Ultimately, Urban Sky wants to be very nimble with its system, launching more and more frequently as they move ahead. “We want to experiment with higher refresh rates,” Antonio says.

Because these balloons are meant to be retrieved, there are some limitations on where they can be deployed. Urban Sky doesn’t plan to launch over areas of international conflict, for example. But the company says the balloons are capable of launching anywhere from land, with plans to eventually launch from over water. Right now, they’re operating in Colorado, Texas, New Mexico, Wyoming, and Nebraska, with plans to expand throughout the US. Urban Sky isn’t releasing what it costs to operate its system but says that pricing for its imagery starts at $6 per square kilometer.
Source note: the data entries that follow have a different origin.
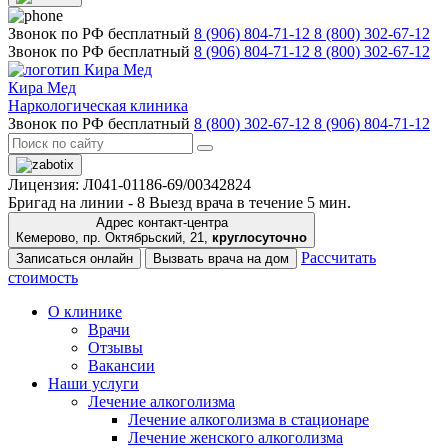
Звонок по РФ бесплатный
8 (906) 804-71-12
8 (800) 302-67-12
Звонок по РФ бесплатный
8 (906) 804-71-12
8 (800) 302-67-12
Кира Мед
Наркологическая клиника
Звонок по РФ бесплатный
8 (800) 302-67-12
8 (906) 804-71-12
Лицензия: Л041-01186-69/00342824
Бригад на линии -
8
Выезд врача в течение 5 мин.
Адрес контакт-центра
Кемерово, пр. Октябрьский, 21,
круглосуточно
Рассчитать
Записаться онлайн
Вызвать врача на дом
стоимость
О клинике
Врачи
Отзывы
Вакансии
Наши услуги
Лечение алкоголизма
Лечение алкоголизма в стационаре
Лечение женского алкоголизма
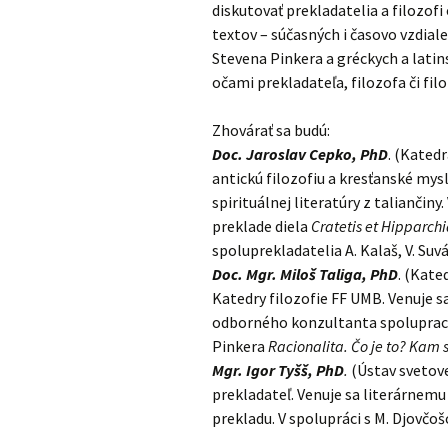
diskutovať prekladatelia a filozof
textov – súčasných i časovo vzdial
Stevena Pinkera a gréckych a latin
očami prekladateľa, filozofa či fil
Zhovárať sa budú:
Doc. Jaroslav Cepko, PhD
. (Kated
antickú filozofiu a kresťanské mysl
spirituálnej literatúry z talianči
preklade diela
Cratetis et Hipparch
spoluprekladatelia A. Kalaš, V. Suvá
Doc. Mgr. Miloš Taliga, PhD
. (Kate
Katedry filozofie FF UMB. Venuje sa
odborného konzultanta spolupraco
Pinkera
Racionalita. Čo je to? Kam
Mgr. Igor Tyšš, PhD
.
(Ústav svetovej
prekladateľ. Venuje sa literárnem
prekladu. V spolupráci s M. Djovčo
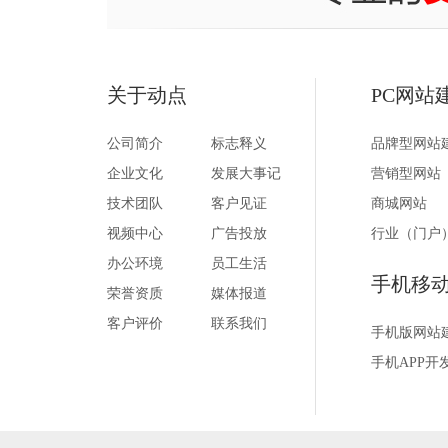
关于动点
PC网站
公司简介
标志释义
品牌型网站
企业文化
发展大事记
营销型网站
技术团队
客户见证
商城网站
视频中心
广告投放
行业（门户
办公环境
员工生活
手机移
荣誉资质
媒体报道
客户评价
联系我们
手机版网站
手机APP开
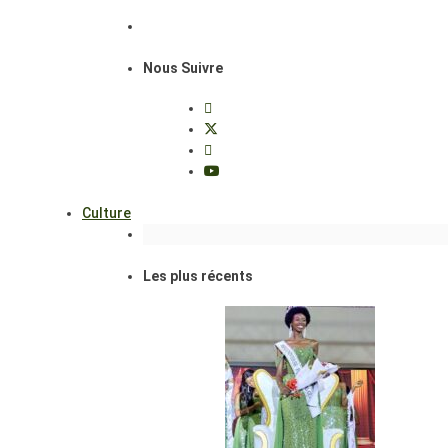
Nous Suivre
Culture
Les plus récents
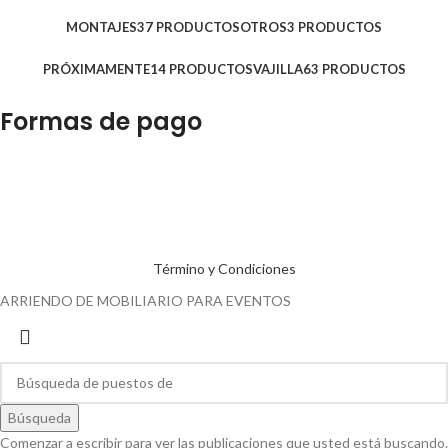
MONTAJES
37 PRODUCTOS
OTROS
3 PRODUCTOS
PRÓXIMAMENTE
14 PRODUCTOS
VAJILLA
63 PRODUCTOS
Formas de pago
Término y Condiciones
ARRIENDO DE MOBILIARIO PARA EVENTOS
Búsqueda
Comenzar a escribir para ver las publicaciones que usted está buscando.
They’re aiming to be about five to 10 times cheaper than the current average cost for Earth imaging and data collection. However, Urban Sky doesn’t plan on acting as a replacement for satellite imagery but as a lower-cost option for very specific use cases.

“We sit between these really expensive, but really high-resolution manned aircraft imaging systems and these really broad area coverage, but lower resolution and bandwidth-limited satellite systems that are really expensive,” Antonio says.